Saved entries
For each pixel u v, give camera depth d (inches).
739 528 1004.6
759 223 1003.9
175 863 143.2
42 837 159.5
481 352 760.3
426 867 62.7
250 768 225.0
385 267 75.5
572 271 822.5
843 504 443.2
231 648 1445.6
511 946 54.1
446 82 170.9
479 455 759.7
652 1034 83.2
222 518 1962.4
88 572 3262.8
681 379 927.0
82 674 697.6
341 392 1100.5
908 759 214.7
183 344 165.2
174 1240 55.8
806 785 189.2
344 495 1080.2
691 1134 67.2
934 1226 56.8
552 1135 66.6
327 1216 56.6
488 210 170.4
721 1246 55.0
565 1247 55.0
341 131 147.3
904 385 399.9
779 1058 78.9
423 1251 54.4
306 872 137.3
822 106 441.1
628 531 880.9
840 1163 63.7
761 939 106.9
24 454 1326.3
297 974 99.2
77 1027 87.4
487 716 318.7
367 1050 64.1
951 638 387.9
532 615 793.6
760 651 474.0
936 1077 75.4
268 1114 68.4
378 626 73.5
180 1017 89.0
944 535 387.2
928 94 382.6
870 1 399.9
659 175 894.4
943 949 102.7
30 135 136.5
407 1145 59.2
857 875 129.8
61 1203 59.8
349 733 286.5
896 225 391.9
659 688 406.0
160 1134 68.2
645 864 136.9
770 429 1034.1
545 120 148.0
==
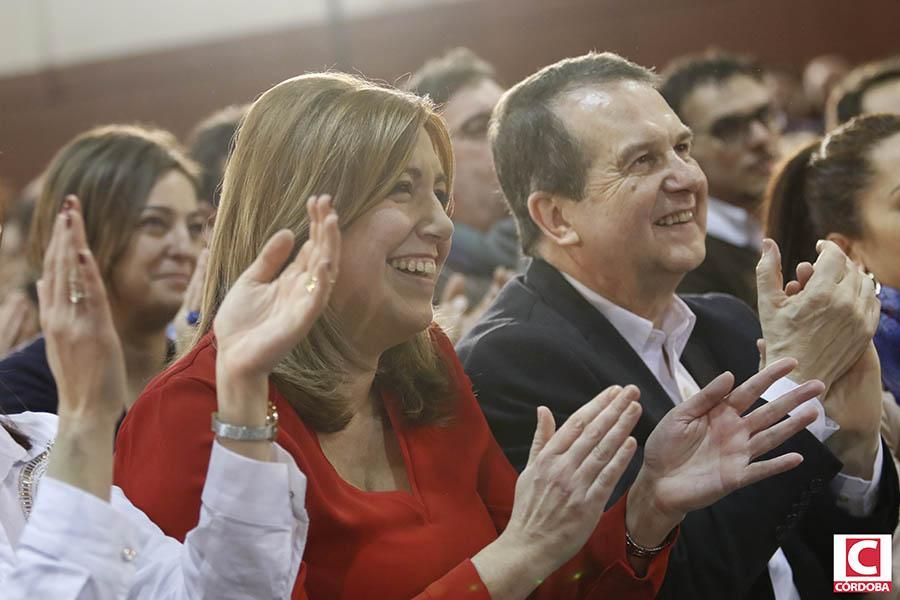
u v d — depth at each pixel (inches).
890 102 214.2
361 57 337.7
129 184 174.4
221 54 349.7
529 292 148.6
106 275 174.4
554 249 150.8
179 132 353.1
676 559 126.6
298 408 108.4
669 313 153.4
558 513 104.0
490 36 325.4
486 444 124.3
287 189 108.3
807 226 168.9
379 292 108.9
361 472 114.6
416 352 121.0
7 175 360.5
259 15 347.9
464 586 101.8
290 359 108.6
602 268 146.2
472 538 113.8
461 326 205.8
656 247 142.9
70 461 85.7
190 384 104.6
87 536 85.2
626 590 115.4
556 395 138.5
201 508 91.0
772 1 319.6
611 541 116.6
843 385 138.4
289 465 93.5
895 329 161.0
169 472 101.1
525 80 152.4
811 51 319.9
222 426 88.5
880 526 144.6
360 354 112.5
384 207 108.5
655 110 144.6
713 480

▶ _What you will do_: Say how many lines above hold "depth", and nothing else.

▶ _Task response_: 2